### WHAT TO DO
A complete, word-for-word restatement of the entries is needed.

(DATA PROVIDED)

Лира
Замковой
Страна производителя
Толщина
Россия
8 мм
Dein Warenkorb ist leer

(End DATA PROVIDED)

### FINISHED EXERCISE
Лира
Замковой
Страна производителя
Толщина
Россия
8 мм
Dein Warenkorb ist leer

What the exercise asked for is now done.